▶ **QUESTIONS TO ANSWER**:
[1] From the article on the song "Million $", copy out the part that opens with the words containing "Dafina Zeqiri singles" and closes with "82 in Switzerland.".
[2] According to the article on the song "Million $", what position did the single reach in Switzerland?
[3] Extend the article on the song "Million $" by writing what comes after its last sentence.

▶ **GIVEN PASSAGE**:

* * * * * * *

Single by Dafina Zeqiri
- Language: Albanian
- Released: 20 August 2020
- Length: 2:49
- Label: Bzzz Entertainment; Moneyz;
- Songwriters: Dafina Zeqiri; Elinel;
- Producer: Deard Sylejmani

Dafina Zeqiri singles chronology
| "Aman" (2020) | "Million $" (2020) | "Zili Zili" (2020) |

Music video
- "Million $" on YouTube

= Million $ =

2020 single by Dafina Zeqiri

"Million $" (/ˈmɪljənˈdɒlə/) is a song by Kosovar singer Dafina Zeqiri released as a single on 20 August 2020 by Bzzz Entertainment and Moneyz. "Million $" was written by Zeqiri and Albanian singer and songwriter Elinel. It was mastered, mixed and produced by Albanian producer Deard Sylejmani. An official music video was uploaded simultaneously with the single's release onto YouTube. The single experienced commercial success and peaked at number 20 in Albania and 82 in Switzerland.

== Background and composition ==

Running two minutes and forty-nine seconds, "Million $" was written by Albanian singer and songwriter Elinel alongside Zeqiri, who was also credited for the composition. Albanian producer Deard Sylejmani handled the producing, mastering and mixing process of "Million $". The Albanian-language song was announced during a social media post by Zeqiri in July 2020 and revealed the single's name to be "Million $". Its release for digital download and streaming followed on 20 August 2020 and was conducted by Bzzz Entertainment and Moneyz.

* * * * * * *

(Dataset entries)
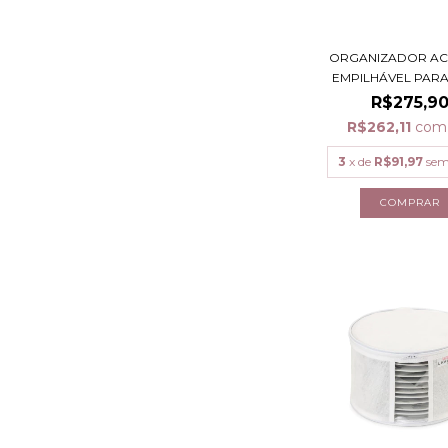
ORGANIZADOR AC
EMPILHÁVEL PARA 
R$275,9
R$262,11
com
3
x de
R$91,97
sem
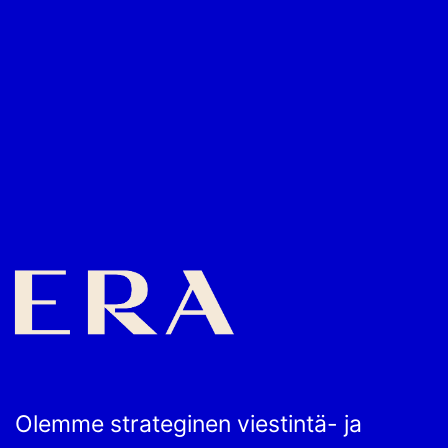
Olemme strateginen viestintä- ja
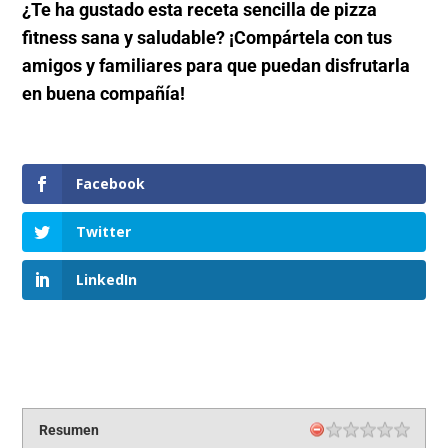
¿Te ha gustado esta receta sencilla de pizza
fitness sana y saludable? ¡Compártela con tus
amigos y familiares para que puedan disfrutarla
en buena compañía!
Facebook
Twitter
LinkedIn
Resumen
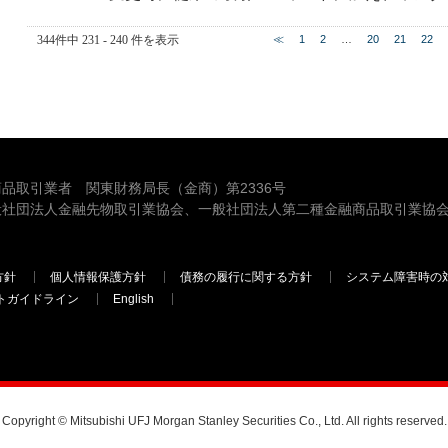
344件中 231 - 240 件を表示
≪
1
2
…
20
21
22
品取引業者 関東財務局長（金商）第2336号
般社団法人金融先物取引業協会、一般社団法人第二種金融商品取引業協会
方針
個人情報保護方針
債務の履行に関する方針
システム障害時の
トガイドライン
English
三菱ＵＦＪモルガン・スタンレー証券
Copyright © Mitsubishi UFJ Morgan Stanley Securities Co., Ltd. All rights reserved.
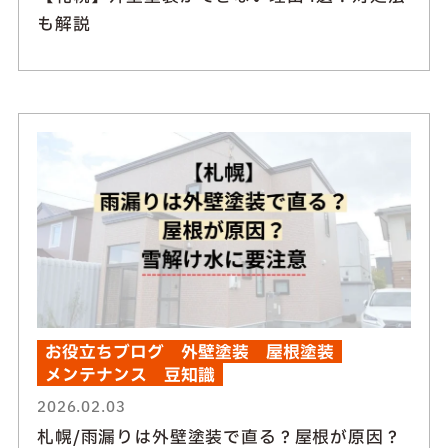
も解説
お役立ちブログ
外壁塗装
屋根塗装
メンテナンス
豆知識
2026.02.03
札幌/雨漏りは外壁塗装で直る？屋根が原因？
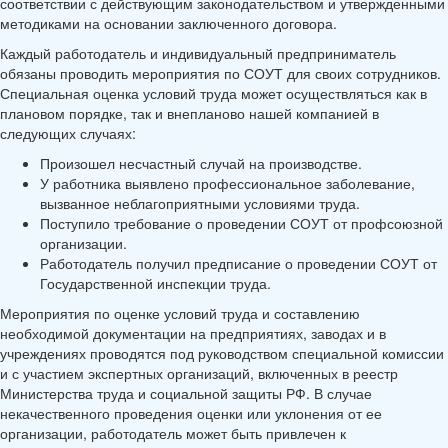
соответствии с действующим законодательством и утвержденными
методиками на основании заключенного договора.
Каждый работодатель и индивидуальный предприниматель
обязаны проводить мероприятия по СОУТ для своих сотрудников.
Специальная оценка условий труда может осуществляться как в
плановом порядке, так и внепланово нашей компанией в
следующих случаях:
Произошел несчастный случай на производстве.
У работника выявлено профессиональное заболевание,
вызванное неблагоприятными условиями труда.
Поступило требование о проведении СОУТ от профсоюзной
организации.
Работодатель получил предписание о проведении СОУТ от
Государственной инспекции труда.
Мероприятия по оценке условий труда и составлению
необходимой документации на предприятиях, заводах и в
учреждениях проводятся под руководством специальной комиссии
и с участием экспертных организаций, включенных в реестр
Министерства труда и социальной защиты РФ. В случае
некачественного проведения оценки или уклонения от ее
организации, работодатель может быть привлечен к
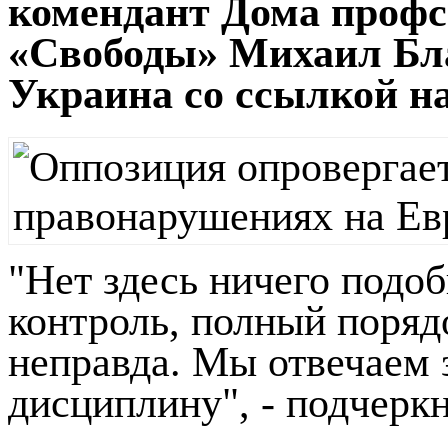
комендант Дома профс
«Свободы» Михаил Бла
Украина со ссылкой на
"Нет здесь ничего подо
контроль, полный поряд
неправда. Мы отвечаем з
дисциплину", - подчерк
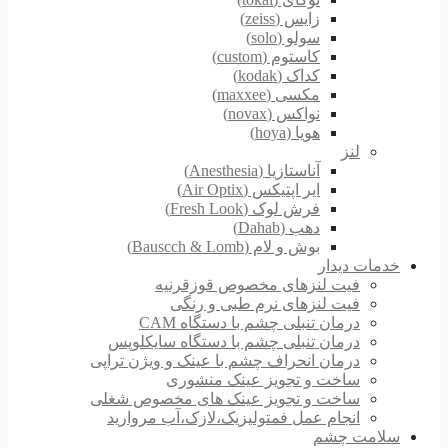
زایس (zeiss)
سولو (solo)
کاستوم (custom)
کداک (kodak)
مکسی (maxxee)
نواکس (novax)
هویا (hoya)
لنز
آناستازیا (Anesthesia)
ایر اپتیکس (Air Optix)
فرش لوک (Fresh Look)
دهب (Dahab)
بوش و لام (Bauscch & Lomb)
خدمات دیدار
فیت لنزهای مخصوص قوزقرنیه
فیت لنزهای نرم طبی و رنگی
درمان تنبلی چشم با دستگاه CAM
درمان تنبلی چشم با دستگاه سایکلوپس
درمان انحراف چشم با عینک و ویژن تراپی
ساخت و تجویز عینک منشوری
ساخت و تجویز عینک های مخصوص شغلی
انجام عمل فمتولیزیک،لازک،آب مروارید
سلامت چشم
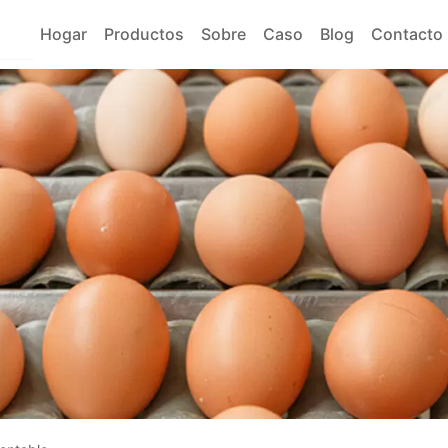
Hogar
Productos
Sobre
Caso
Blog
Contacto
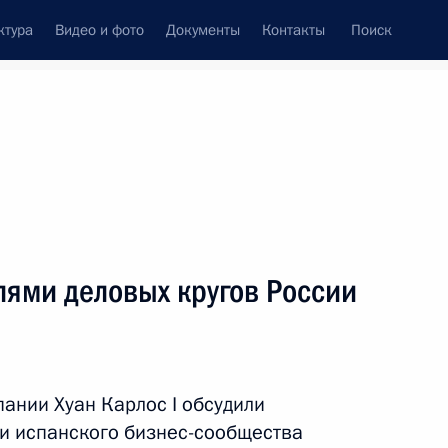
ктура
Видео и фото
Документы
Контакты
Поиск
Все персоны
лями деловых кругов России
Подписаться на ленту
ании Хуан Карлос I обсудили
 и испанского бизнес-сообщества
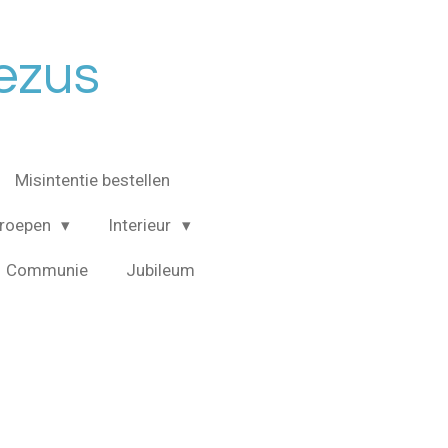
Jezus
Misintentie bestellen
roepen
Interieur
Communie
Jubileum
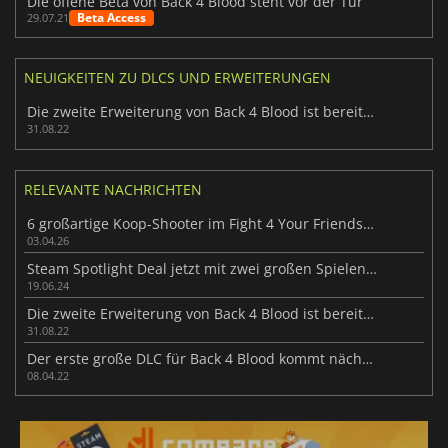
Die offene Beta von Back 4 Blood steht vor der Tür
Beta Access
29.07.21
NEUIGKEITEN ZU DLCS UND ERWEITERUNGEN
Die zweite Erweiterung von Back 4 Blood ist bereits verfügbar
31.08.22
RELEVANTE NACHRICHTEN
6 großartige Koop-Shooter im Fight 4 Your Friends Bundle
03.04.26
Steam Spotlight Deal jetzt mit zwei großen Spielen mit massiven Rabatten
19.06.24
Die zweite Erweiterung von Back 4 Blood ist bereits verfügbar
31.08.22
Der erste große DLC für Back 4 Blood kommt nächste Woche
08.04.22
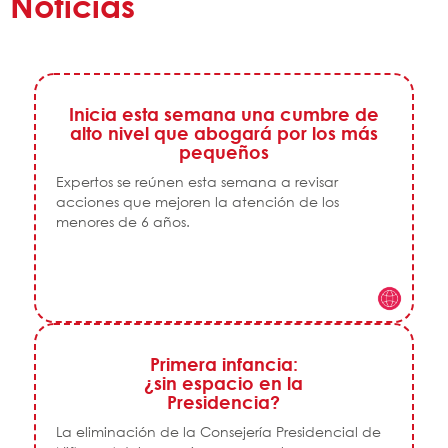
Noticias
Inicia esta semana una cumbre de
alto nivel que abogará por los más
pequeños
Expertos se reúnen esta semana a revisar
acciones que mejoren la atención de los
menores de 6 años.
Primera infancia:
¿sin espacio en la
Presidencia?
La eliminación de la Consejería Presidencial de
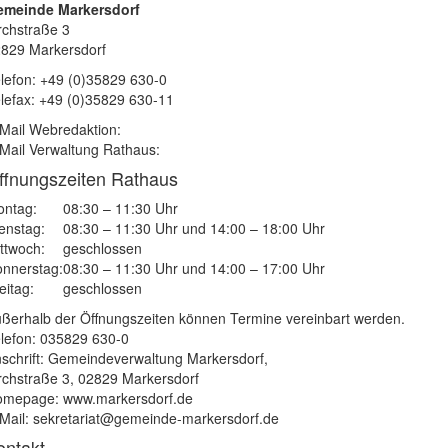
emeinde Markersdorf
rchstraße 3
829 Markersdorf
lefon: +49 (0)35829 630-0
lefax: +49 (0)35829 630-11
Mail Webredaktion:
Mail Verwaltung Rathaus:
ffnungszeiten Rathaus
ntag:
08:30 – 11:30 Uhr
enstag:
08:30 – 11:30 Uhr und 14:00 – 18:00 Uhr
ttwoch:
geschlossen
nnerstag:
08:30 – 11:30 Uhr und 14:00 – 17:00 Uhr
eitag:
geschlossen
ßerhalb der Öffnungszeiten können Termine vereinbart werden.
lefon: 035829 630-0
schrift: Gemeindeverwaltung Markersdorf,
rchstraße 3, 02829 Markersdorf
mepage: www.markersdorf.de
Mail: sekretariat@gemeinde-markersdorf.de
ontakt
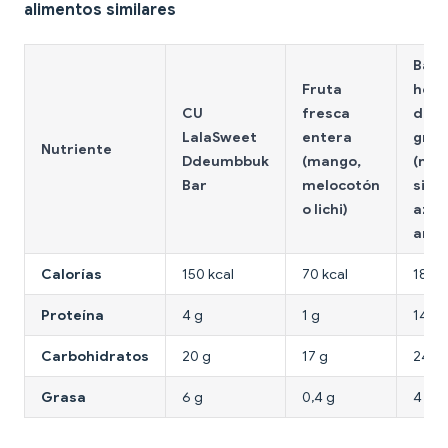
alimentos similares
Barr
Fruta
hela
CU
fresca
de y
LalaSweet
entera
grie
Nutriente
Ddeumbbuk
(mango,
(natu
Bar
melocotón
sin
o lichi)
azúc
añad
Calorías
150 kcal
70 kcal
180 k
Proteína
4 g
1 g
14 g
Carbohidratos
20 g
17 g
24 g
Grasa
6 g
0,4 g
4 g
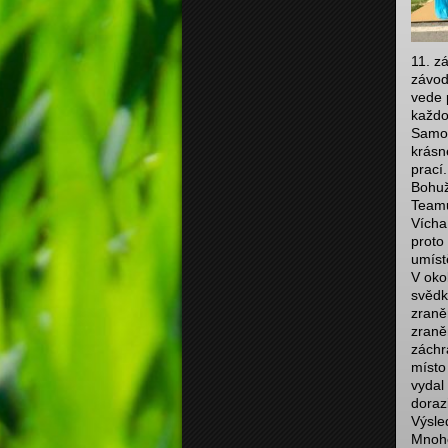
11. z
závod
vede 
každo
Samozř
krásn
prací.
Bohuž
Teamu
Vícha
proto
umíst
V oko
svědk
zraně
zraně
záchr
místo
vydal
dorazi
Výsle
Mnohe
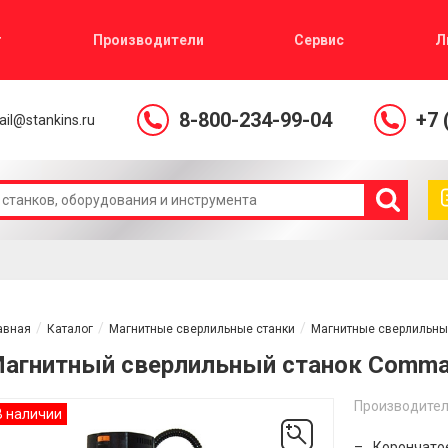
г
Производители
Сервис
Л
8-800-234-99-04
+7 
il@stankins.ru
авная
Каталог
Магнитные сверлильные станки
Магнитные сверлильны
агнитный сверлильный станок Comma
Производител
В наличии
Корончатое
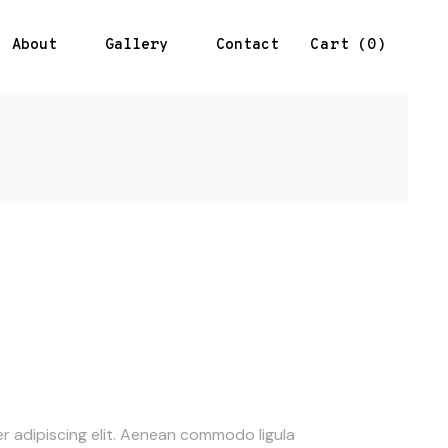
About
Gallery
Contact
0
Cart
r adipiscing elit. Aenean commodo ligula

* * * * * * *

▶ **ANSWERS**:
[1]
Dafina Zeqiri singles chronology
| "Aman" (2020) | "Million $" (2020) | "Zili Zili" (2020) |

Music video
- "Million $" on YouTube

= Million $ =

2020 single by Dafina Zeqiri

"Million $" (/ˈmɪljənˈdɒlə/) is a song by Kosovar singer Dafina Zeqiri released as a single on 20 August 2020 by Bzzz Entertainment and Moneyz. "Million $" was written by Zeqiri and Albanian singer and songwriter Elinel. It was mastered, mixed and produced by Albanian producer Deard Sylejmani. An official music video was uploaded simultaneously with the single's release onto YouTube. The single experienced commercial success and peaked at number 20 in Albania and 82 in Switzerland.

[2] Number 82.

[3]
== Music video ==

An accompanying music video for "Million $" was uploaded to the official YouTube channel of Dafina Zeqiri on 20 August 2020 at 23:11 (CET). It features scenes of Dafina Zeqiri and three fellow women wearing outfits inspired by and adapted to Albanian culture. Upon its release, the music video was praised by critics. An editor of Revista Who praised Zeqiri's fashion as well as the incorporation of modern and traditional Albanian elements.

== Personnel ==

Credits adapted from Tidal and YouTube.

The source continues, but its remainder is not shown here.